* Exercise goal
Reproduce the lines of the data word for word, from the first line through the line containing "class: Gastropoda", including both of those lines.

(Dataset entries)
------------------------------------------------------------------------

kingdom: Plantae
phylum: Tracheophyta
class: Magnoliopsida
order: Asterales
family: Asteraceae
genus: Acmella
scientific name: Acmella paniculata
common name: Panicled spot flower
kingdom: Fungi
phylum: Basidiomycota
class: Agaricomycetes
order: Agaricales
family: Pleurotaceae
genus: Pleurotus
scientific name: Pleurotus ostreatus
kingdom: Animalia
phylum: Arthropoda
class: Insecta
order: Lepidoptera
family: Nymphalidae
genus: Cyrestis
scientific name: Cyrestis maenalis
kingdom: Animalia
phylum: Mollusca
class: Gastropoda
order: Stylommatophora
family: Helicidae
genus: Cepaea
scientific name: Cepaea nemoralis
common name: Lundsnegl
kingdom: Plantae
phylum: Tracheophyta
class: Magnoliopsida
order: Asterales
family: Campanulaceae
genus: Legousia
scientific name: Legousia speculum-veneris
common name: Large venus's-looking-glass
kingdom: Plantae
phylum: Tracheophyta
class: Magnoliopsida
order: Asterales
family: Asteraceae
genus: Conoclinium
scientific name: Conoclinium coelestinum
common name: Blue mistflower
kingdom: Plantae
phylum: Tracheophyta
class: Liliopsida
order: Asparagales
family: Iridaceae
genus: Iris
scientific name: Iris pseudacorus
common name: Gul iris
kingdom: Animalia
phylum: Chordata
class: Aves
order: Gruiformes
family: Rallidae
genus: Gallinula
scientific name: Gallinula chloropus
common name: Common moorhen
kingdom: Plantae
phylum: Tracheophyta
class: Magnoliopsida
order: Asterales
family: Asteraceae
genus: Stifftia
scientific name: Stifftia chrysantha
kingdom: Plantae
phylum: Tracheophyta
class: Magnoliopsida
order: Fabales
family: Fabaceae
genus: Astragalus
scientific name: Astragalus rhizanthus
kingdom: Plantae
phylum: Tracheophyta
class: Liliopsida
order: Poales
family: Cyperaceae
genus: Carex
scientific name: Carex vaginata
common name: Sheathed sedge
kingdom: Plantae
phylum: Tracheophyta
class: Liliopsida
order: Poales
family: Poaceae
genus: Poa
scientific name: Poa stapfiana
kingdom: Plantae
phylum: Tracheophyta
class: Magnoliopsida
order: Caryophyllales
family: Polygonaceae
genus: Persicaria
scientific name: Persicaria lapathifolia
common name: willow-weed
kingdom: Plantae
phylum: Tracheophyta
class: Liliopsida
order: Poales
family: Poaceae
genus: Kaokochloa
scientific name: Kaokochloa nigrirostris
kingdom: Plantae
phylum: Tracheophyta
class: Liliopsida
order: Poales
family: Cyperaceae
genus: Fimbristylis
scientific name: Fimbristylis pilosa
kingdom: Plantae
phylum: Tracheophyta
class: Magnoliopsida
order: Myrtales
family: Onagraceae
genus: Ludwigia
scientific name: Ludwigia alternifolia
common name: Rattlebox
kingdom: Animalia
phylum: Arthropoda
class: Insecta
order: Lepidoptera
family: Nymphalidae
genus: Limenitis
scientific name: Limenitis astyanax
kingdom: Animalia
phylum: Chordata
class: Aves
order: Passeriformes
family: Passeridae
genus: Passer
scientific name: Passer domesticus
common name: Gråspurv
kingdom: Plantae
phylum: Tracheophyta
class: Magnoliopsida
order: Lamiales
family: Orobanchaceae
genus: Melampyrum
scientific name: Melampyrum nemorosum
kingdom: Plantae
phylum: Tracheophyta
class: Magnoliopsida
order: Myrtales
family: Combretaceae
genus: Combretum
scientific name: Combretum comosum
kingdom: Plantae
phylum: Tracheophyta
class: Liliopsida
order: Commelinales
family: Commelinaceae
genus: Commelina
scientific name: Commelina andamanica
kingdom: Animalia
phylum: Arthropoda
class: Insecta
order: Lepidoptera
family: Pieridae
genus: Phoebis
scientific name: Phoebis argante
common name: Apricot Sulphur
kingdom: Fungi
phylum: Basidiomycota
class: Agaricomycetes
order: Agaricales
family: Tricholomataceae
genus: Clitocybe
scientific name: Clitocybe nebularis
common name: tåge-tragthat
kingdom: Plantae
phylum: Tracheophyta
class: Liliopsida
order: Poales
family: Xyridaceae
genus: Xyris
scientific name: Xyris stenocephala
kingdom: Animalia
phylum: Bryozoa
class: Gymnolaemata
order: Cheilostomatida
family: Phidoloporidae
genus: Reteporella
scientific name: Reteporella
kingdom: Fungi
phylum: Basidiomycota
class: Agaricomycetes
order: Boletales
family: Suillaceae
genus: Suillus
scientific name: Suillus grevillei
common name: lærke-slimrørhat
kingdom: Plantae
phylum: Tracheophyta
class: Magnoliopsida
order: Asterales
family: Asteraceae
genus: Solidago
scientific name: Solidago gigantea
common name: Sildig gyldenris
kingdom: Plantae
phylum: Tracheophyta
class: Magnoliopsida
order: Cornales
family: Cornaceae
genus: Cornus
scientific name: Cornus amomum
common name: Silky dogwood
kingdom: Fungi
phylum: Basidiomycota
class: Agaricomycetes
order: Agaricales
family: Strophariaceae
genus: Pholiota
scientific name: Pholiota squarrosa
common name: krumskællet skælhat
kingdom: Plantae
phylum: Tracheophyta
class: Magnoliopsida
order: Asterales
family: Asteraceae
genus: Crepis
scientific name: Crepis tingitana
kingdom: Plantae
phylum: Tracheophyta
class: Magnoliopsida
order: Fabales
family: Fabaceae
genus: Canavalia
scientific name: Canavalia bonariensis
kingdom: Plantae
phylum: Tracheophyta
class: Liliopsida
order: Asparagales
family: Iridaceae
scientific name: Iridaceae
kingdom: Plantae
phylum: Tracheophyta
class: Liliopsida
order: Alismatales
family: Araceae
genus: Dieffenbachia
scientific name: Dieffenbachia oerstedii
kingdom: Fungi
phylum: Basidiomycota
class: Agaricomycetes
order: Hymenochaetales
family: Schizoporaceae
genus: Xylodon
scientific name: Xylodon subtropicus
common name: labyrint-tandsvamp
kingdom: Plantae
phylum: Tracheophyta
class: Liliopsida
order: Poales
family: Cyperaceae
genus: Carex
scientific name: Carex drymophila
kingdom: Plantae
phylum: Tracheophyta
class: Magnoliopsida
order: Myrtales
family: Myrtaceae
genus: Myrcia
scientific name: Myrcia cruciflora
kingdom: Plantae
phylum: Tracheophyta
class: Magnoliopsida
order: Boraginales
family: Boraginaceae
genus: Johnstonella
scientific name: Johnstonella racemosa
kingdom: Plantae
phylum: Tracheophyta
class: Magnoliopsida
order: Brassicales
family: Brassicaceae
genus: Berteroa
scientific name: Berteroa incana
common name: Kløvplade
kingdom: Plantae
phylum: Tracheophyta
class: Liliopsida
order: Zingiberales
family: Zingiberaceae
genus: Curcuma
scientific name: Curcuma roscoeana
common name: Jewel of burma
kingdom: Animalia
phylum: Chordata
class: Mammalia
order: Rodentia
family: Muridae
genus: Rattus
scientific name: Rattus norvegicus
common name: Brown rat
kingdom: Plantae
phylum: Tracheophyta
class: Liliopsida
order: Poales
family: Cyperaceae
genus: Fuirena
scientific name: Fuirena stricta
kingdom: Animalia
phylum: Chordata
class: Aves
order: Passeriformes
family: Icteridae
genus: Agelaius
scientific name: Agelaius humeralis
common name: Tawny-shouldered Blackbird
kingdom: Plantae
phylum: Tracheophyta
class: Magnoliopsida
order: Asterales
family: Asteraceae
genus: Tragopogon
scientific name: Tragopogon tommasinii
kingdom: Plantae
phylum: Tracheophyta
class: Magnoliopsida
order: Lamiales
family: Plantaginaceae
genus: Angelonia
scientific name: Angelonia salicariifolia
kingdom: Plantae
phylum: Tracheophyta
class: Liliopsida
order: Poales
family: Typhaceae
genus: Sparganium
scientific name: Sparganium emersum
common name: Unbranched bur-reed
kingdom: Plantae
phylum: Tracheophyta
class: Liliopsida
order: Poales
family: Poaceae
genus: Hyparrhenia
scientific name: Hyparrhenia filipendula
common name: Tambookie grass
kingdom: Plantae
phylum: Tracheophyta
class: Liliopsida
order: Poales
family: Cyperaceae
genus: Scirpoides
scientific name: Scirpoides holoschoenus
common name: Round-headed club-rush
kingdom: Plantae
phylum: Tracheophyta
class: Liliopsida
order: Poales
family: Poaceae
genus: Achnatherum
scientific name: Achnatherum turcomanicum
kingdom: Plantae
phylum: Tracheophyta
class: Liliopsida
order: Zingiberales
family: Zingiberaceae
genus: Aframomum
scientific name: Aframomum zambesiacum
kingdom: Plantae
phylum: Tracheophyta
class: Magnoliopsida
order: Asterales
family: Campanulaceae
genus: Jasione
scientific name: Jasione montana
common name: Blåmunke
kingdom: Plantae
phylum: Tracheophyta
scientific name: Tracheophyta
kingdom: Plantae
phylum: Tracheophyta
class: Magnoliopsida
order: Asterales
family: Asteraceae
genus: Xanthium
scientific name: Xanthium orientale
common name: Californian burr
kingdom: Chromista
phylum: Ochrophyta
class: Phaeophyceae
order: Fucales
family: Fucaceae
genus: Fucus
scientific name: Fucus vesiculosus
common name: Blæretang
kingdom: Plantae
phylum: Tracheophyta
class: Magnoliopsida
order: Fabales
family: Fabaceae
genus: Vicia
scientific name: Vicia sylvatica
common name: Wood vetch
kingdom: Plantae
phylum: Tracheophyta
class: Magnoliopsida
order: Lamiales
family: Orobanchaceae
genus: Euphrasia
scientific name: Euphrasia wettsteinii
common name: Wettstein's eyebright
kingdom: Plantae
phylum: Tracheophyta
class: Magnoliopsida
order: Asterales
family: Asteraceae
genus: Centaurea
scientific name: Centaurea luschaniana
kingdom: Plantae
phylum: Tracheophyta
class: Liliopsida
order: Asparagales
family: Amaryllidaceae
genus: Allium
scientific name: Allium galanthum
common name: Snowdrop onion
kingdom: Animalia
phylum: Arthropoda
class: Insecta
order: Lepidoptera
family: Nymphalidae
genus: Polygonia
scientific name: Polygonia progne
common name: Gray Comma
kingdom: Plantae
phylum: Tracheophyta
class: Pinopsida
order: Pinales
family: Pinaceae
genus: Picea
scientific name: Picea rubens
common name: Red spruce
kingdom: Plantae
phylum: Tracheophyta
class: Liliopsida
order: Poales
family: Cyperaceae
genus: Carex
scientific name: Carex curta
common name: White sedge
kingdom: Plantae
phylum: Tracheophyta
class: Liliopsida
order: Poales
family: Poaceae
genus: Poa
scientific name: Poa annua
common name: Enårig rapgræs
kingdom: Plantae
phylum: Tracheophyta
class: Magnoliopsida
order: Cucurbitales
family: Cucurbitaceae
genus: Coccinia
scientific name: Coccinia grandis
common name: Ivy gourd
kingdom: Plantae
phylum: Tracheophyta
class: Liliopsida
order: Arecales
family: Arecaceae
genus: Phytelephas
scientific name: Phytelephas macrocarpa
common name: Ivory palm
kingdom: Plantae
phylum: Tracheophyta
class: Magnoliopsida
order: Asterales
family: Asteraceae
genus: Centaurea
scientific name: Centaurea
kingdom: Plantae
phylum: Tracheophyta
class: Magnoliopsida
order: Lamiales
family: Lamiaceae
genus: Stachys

------------------------------------------------------------------------

* Final answer
kingdom: Plantae
phylum: Tracheophyta
class: Magnoliopsida
order: Asterales
family: Asteraceae
genus: Acmella
scientific name: Acmella paniculata
common name: Panicled spot flower
kingdom: Fungi
phylum: Basidiomycota
class: Agaricomycetes
order: Agaricales
family: Pleurotaceae
genus: Pleurotus
scientific name: Pleurotus ostreatus
kingdom: Animalia
phylum: Arthropoda
class: Insecta
order: Lepidoptera
family: Nymphalidae
genus: Cyrestis
scientific name: Cyrestis maenalis
kingdom: Animalia
phylum: Mollusca
class: Gastropoda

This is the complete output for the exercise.